Only keep SDPA. This goes with the minimalist spirit of the package to reduce future maintenance burden.

@shchur @lostella I can't decide between the two. What do you think?

abdulfatir · 2025-10-22T06:49:52Z

src/chronos/chronos2/layers.py

            assert position_ids is not None, "position_ids must be provided when self.use_rope=True"

+        # Force eager attention if output_attentions is True (only eager returns weights)
+        attn_implementation = self.config._attn_implementation


Does this need to access the private _attn_implementation attribute?

seems for now this is the convention see e.g. https://github.com/huggingface/transformers/blob/main/src/transformers/models/llama/modeling_llama.py#L277-L278

src/chronos/chronos2/layers.py

test/test_chronos2.py

kashif · 2025-10-22T07:08:21Z

happy to remove fa2 if requested

src/chronos/chronos2/layers.py

lostella · 2025-10-22T07:31:10Z

I am also more inclined for keeping SDPA only and keeping the codebase simpler.
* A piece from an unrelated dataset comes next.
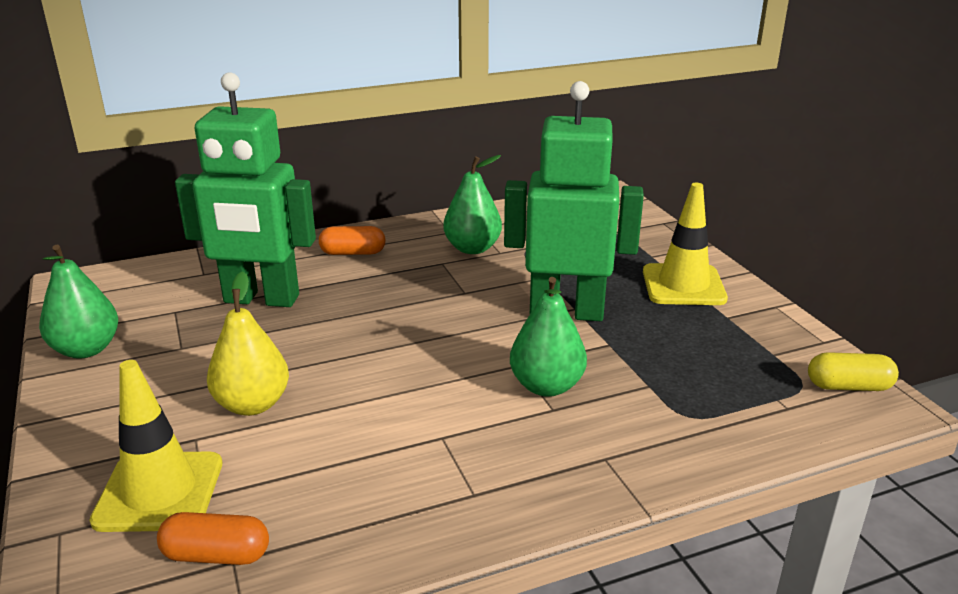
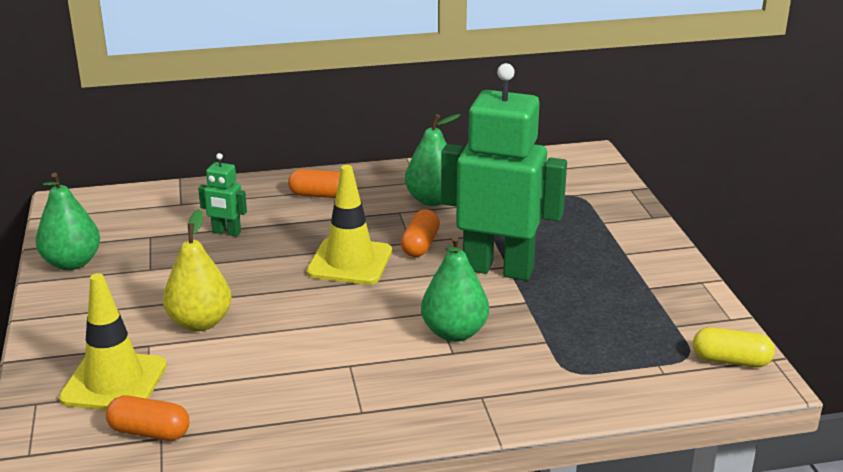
camera: 10 degrees right, 0 degrees up
green robot [175,72,316,307] -> green robot [198,153,247,237], size x0.42
yellow traffic cone [643,183,728,305] -> yellow traffic cone moved to [306,165,392,285]
none -> orange capsule [401,210,440,257]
We can revisit this were inference speed become a concern

kashif · 2025-10-22T07:33:41Z

ok removing fa2

abdulfatir

Thanks for this great PR @kashif! Let's wait for @shchur's approval before merging.

src/chronos/chronos2/config.py

shchur · 2025-10-22T10:34:06Z

src/chronos/chronos2/config.py

        assert not self.is_gated_act, "gated activation is not supported"

+        # Attention implementation - default to "sdpa" if not specified
+        attn_implementation = attn_implementation or "sdpa"


Could we just set the default value in the function signature to "sdpa", or is there some case where the current logic is required?

indeed we need this as the from_pretrained will get the config.json from the s3, and since it does not have it, the attn_implementation will be None

If the default is set to sdpa as in my suggestion above, this should not be needed right?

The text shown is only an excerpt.